— Exercise aim —
Please copy every line below that contains the string "left".

(Human keypoint data)
━━━━━━━━━━━━━━━━━━━━━━━━━━━━━━

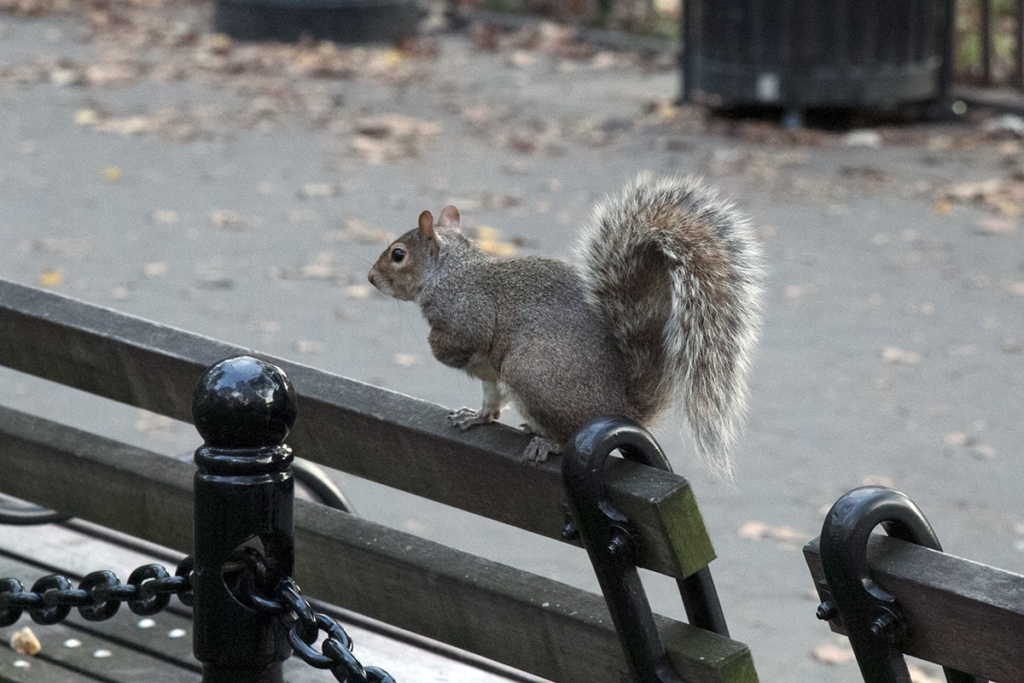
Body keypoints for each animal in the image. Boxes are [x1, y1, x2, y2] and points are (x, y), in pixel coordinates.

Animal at [368, 175, 763, 478]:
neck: (450, 273)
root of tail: (622, 409)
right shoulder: (489, 376)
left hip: (528, 371)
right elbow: (491, 403)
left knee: (566, 433)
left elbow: (458, 343)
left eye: (398, 255)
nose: (371, 278)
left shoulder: (468, 316)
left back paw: (548, 442)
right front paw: (475, 417)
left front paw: (434, 344)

━━━━━━━━━━━━━━━━━━━━━━━━━━━━━━

— Result of the task —
left hip: (528, 371)
left knee: (566, 433)
left elbow: (458, 343)
left eye: (398, 255)
left shoulder: (468, 316)
left back paw: (548, 442)
left front paw: (434, 344)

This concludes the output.